O servicinho

Henrique Custódio
O Governo de José Sócrates decretou esta semana em Diário da Re­pú­blica o au­mento de 23% das taxas moderadoras nas urgências hospitalares, declarando – como o fez na rádio Vasco Franco, deputado do PS – que tal medida visava «cum­prir o im­pe­ra­tivo cons­ti­tu­ci­onal de uma as­sis­tência mé­dica ten­den­ci­al­mente gra­tuita, como todos de­se­jamos».
Disse isto sem se rir, provavelmente na suposição de que, fora dos luminosos salões do poder, a estupidez faz moeda corrente pelo País.
Mas não foi apenas o perspicaz Vasco Franco que desenvolveu a extraordinária tese de que há aumentos de preços que fazem descer as despesas: o próprio ministério da Saúde garantiu o mesmo através das suas mais autorizadas vozes, as do ministro Correia de Campos e do seu secretário de Estado Francisco Ramos, ambos garantindo que tal aumento iria libertar os serviços de «falsas urgências».
Em relação às «falsas urgências», só mesmo a rir para não chorar: toda a gente sabe – e o ministério em primeiro lugar – que as urgências hospitalares têm vindo a entupir-se crescentemente na proporção exacta da diminuição dos médicos de família e do atendimento a montante, agravado por décadas de desinvestimento na formação de clínicos gerais, nos Centros de Saúde e nos Serviços de Atendimento Permanente (SAP’s), que ainda por cima o actual Governo tem vindo a encerrar.
A população, encurralada na falta gritante e crescente de asssistência e atendimento nas suas zonas de residência, recorre obviamente aos serviços de urgência centrais, dado que não tem qualquer outra alternativa.

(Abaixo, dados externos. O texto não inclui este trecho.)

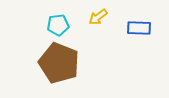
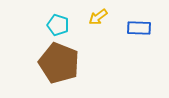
cyan pentagon: rotated 25 degrees clockwise
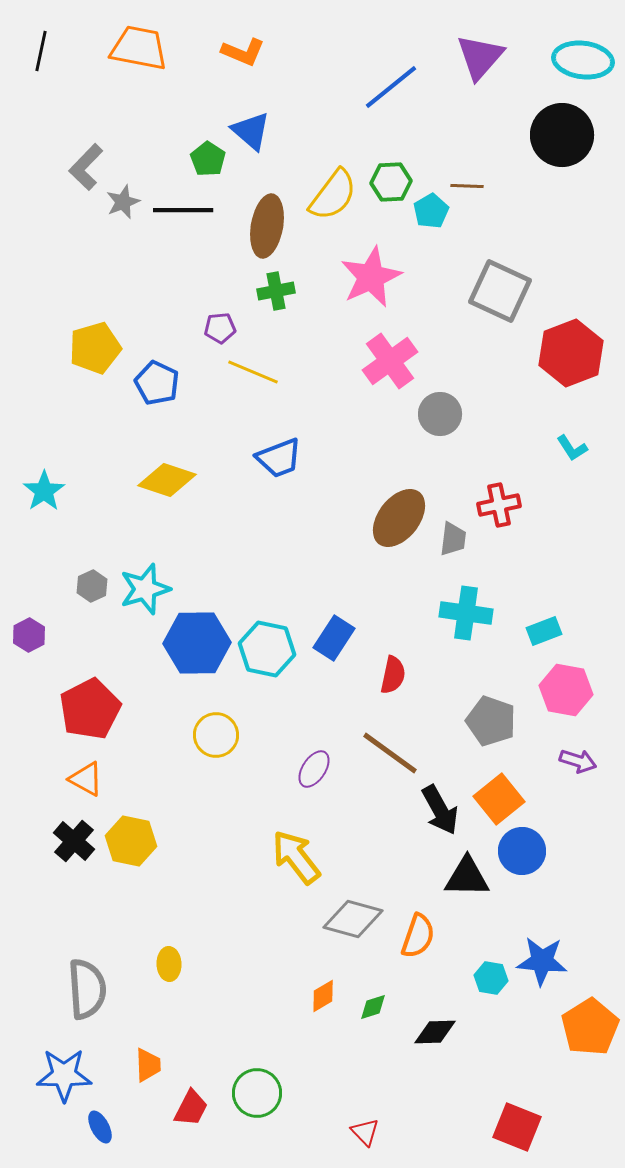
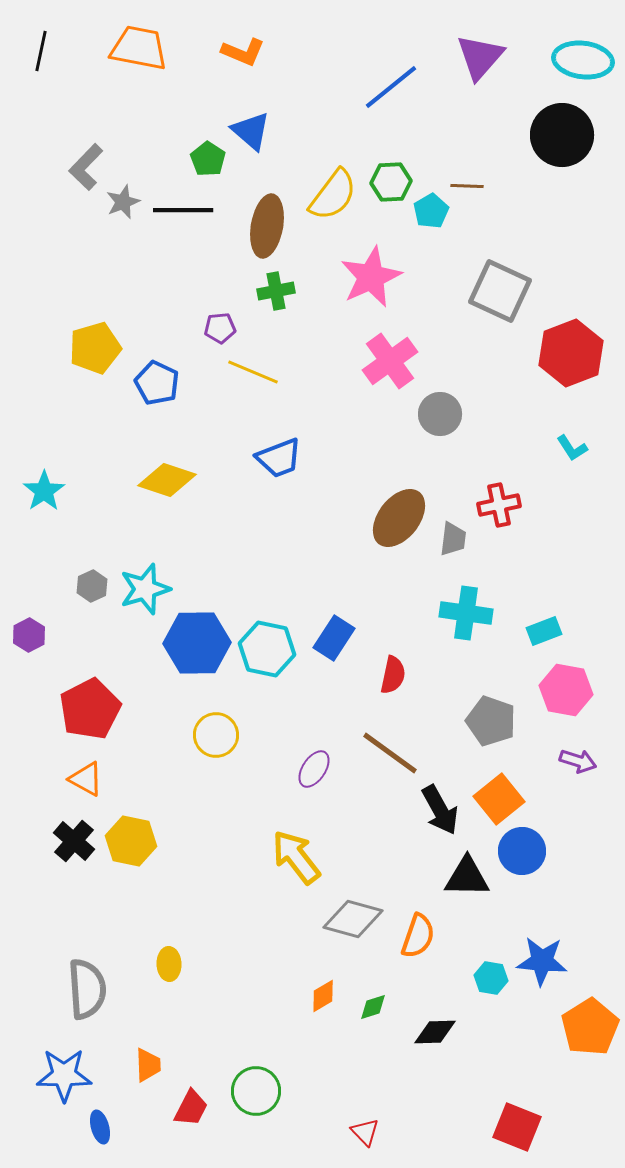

São estas multidões de desespero crescente que o Governo de José Sócrates rotula de «falsas urgências», procurando dispersá-las com bastonadas de 23% sobre as taxas moderadoras a que chama de «actualização pelo índice de inflação».

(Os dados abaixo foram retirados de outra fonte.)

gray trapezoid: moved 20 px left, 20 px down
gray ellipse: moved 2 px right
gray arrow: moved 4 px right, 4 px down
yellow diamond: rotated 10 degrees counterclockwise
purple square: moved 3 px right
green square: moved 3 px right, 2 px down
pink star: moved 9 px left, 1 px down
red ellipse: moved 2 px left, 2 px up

Simultaneamente, e com premeditada frieza, prepara o terreno para esvaziar o Serviço Nacional de Saúde constitucionalmente garantido como universal e tendencialmente gratuito, dando passos concretos e tremendos nesse sentido a pretexto de «racionalizar custos», nomeadamente com o encerramento de Urgências/SAP’s dos Centros de Saúde, de Hospitais e de Maternidades sem criar previamente quaisquer alternativas, além de estabelecer acordos inadmissíveis com a APIFARMA privilegiando os intereresses da indústria farmacêutica e desprezando os direitos dos cidadãos.
Em «alternativa» vai procurando instalar o comércio da Saúde, dando também aqui implacáveis passos, quer entregando ao sector privado (empresas, IPSS’s, Misericórdias, etc.) a gestão de Unidades de Saúde Familiares, tal como hospitais públicos direccionados para Cuidados Continuados, ao mesmo tempo que lhes vai também passando a exploração, por 30 anos (para já...) dos novos hospitais ditos de «parceira público-privada», onde, no essencial, os investimentos são públicos e a gestão privada, a par de uma miríade de serviços, exames, análises, operações etc. «requisitados» continuamente a empresas privadas por rios de dinheiro que, entretanto, não é canalizado para o investimento público na área da Saúde onde, em economia de escala, tudo sairia muito mais barato e, sobretudo, mais eficaz e competente.
Como é sabido, as múltiplas actividades relacionadas com a Saúde têm clientela sempre assegurada. Os capitalistas sabem-no bem, por isso há décadas que a querem transformar em negócio privado.
Pelos vistos, já têm um Governo ajeitado ao servicinho.